■ **What to work on**: Rewrite the material from its start through the line containing "v(-13.29, 7.54) *", changing "myFeature" to "boxFeature" and leaving everything else as it is. Omit the pictures.

■ **Dataset extract**:
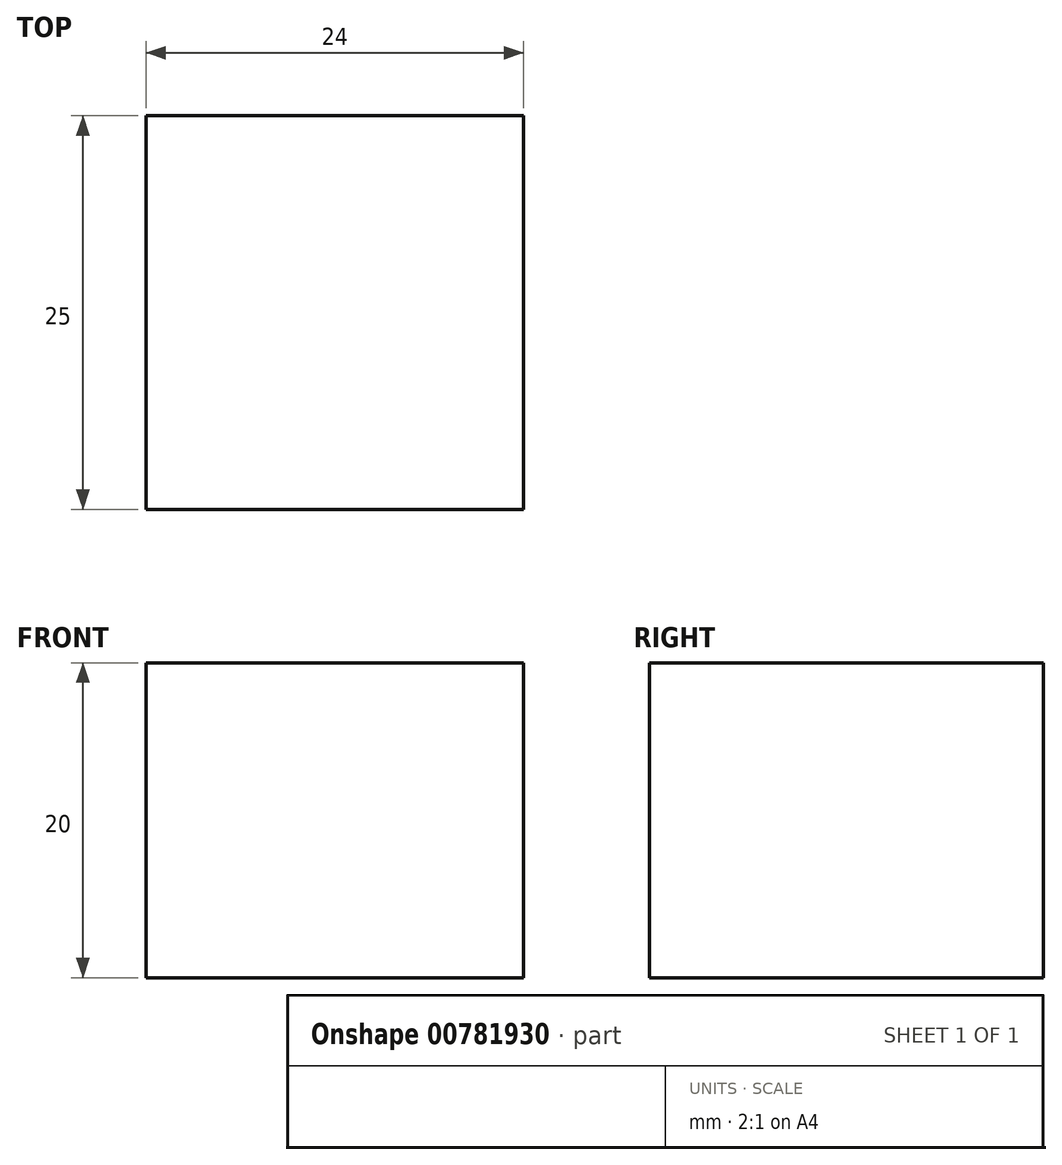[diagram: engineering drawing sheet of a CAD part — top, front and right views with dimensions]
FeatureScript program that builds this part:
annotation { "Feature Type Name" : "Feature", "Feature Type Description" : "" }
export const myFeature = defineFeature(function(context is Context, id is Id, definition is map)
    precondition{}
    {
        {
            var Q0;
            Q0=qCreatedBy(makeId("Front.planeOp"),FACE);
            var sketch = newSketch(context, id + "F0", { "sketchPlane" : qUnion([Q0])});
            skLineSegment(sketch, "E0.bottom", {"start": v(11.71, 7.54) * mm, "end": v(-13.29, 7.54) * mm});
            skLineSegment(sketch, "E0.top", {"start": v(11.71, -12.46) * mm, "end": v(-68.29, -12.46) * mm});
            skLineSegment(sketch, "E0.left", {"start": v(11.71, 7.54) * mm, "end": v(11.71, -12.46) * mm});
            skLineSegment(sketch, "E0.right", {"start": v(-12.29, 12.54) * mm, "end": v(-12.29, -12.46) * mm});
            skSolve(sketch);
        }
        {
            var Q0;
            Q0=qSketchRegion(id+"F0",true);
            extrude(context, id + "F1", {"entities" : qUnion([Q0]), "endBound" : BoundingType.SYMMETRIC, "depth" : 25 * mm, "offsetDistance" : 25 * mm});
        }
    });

■ **Response to the task**:
[diagram: engineering drawing sheet of a CAD part — top, front and right views with dimensions]
FeatureScript program that builds this part:
annotation { "Feature Type Name" : "Feature", "Feature Type Description" : "" }
export const boxFeature = defineFeature(function(context is Context, id is Id, definition is map)
    precondition{}
    {
        {
            var Q0;
            Q0=qCreatedBy(makeId("Front.planeOp"),FACE);
            var sketch = newSketch(context, id + "F0", { "sketchPlane" : qUnion([Q0])});
            skLineSegment(sketch, "E0.bottom", {"start": v(11.71, 7.54) * mm, "end": v(-13.29, 7.54) * mm});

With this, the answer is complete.